If Dan Sherwin has his way no less than five to ten Wallowa County hay growers will be receiving an additional $50 or more per ton of hay beginning this summer. That will be the offshoot of a new weed free hay program recently approved by the Wallowa County Board of Commissioners, the first such program offered in the state.

Final paperwork is in the works between Sherwin - the weed manager for Wallowa County -- and the North American Weed Managers Association (NAWMA) to allow hay inspected by the weed manager to be tagged as meeting NAWMA standards. Sherwin has already completed the training during a session at Twin Falls, Idaho.

Weed free hay that meets the NAWMA test is safely shipped to other states and other nations.

Sherwin says he will inspect hay fields before they are harvested and give the go-ahead to fields which have none of the 53 noxious or undesirable weeds on the NAWMA list. Each bale will then be marked with at least one strand of blue and orange twine to denote the weed free quality of the hay.

For long distance shipping such as overseas to Korea, Taiwan or Japan the hay can be shipped by truck to hay compression sites in Weiser, Idaho, the Port of Morrow or Ellensburg, Wash. Other common hay shipping sites include the East Coast or Alaska. Sherwin says that the demand for weed free hay is now acute in Wyoming, Colorado and Utah, which are all experiencing drought conditions.

Working from $25,000 grant he received one year ago, Sherwin was commissioned to develop the hay inspection program, find market opportunities for local hay growers and possibly create a cooperative. Helping him to achieve these goals have been a five-member steering committee consisting of Jim Petty, Jim Dawson, James Yost, Jay McFetridge and Dan Gover. Sherwin is looking for additional grant money to continue his efforts.

Farmers will be charged a fee of $3 per acre to hire Sherwin to inspect their fields.
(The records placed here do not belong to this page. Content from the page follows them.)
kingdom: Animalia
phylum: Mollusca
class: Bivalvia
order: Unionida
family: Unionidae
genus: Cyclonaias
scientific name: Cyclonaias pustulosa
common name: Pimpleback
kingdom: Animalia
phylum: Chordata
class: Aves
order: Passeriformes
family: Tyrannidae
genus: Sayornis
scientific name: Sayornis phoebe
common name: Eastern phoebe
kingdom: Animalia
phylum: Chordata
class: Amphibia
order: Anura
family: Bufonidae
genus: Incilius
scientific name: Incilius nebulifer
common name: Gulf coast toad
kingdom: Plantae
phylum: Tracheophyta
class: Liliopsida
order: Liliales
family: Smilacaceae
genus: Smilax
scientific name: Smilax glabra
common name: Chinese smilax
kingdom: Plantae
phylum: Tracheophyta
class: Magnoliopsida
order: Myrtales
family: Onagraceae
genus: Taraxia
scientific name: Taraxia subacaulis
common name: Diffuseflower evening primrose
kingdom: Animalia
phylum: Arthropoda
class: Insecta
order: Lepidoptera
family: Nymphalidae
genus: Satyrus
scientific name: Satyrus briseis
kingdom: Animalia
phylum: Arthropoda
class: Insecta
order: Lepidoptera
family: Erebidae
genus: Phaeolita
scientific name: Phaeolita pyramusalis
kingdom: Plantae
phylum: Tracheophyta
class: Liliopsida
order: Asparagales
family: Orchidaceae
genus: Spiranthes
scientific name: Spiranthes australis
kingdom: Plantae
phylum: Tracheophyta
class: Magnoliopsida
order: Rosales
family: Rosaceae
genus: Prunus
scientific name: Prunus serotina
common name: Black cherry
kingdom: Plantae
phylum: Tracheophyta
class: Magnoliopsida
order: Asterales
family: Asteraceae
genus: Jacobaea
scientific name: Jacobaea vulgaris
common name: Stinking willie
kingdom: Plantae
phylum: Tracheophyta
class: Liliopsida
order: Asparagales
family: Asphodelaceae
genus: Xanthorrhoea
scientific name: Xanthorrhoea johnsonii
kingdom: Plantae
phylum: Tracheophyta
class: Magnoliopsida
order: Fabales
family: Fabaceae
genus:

He estimates that Wallowa County fields average from four to six ton of hay per acre.

For many years Wallowa County has been a hay quarantined county, meaning that hay, especially hay carried by hunters to feed their livestock, is routinely confiscated at the county line.

Sherwin expects to hear back from NAWMA within the next week. "If we get the blessing from NAWMA, things will be a go," he says. The approval would be just in time, he adds, because Wallowa County first cuttings begin about July 1. Sherwin also notes that second cuttings have a better chance of being weed free.

The weed manager is of the opinion that only five to ten farmers will avail themselves of the program in this first year, but hopes to see the numbers rise in the future as the financial advantages of marketing weed free Wallowa County hay become known. He says that the state of Idaho has a weed free program and is experiencing $50 value added per ton of approved hay.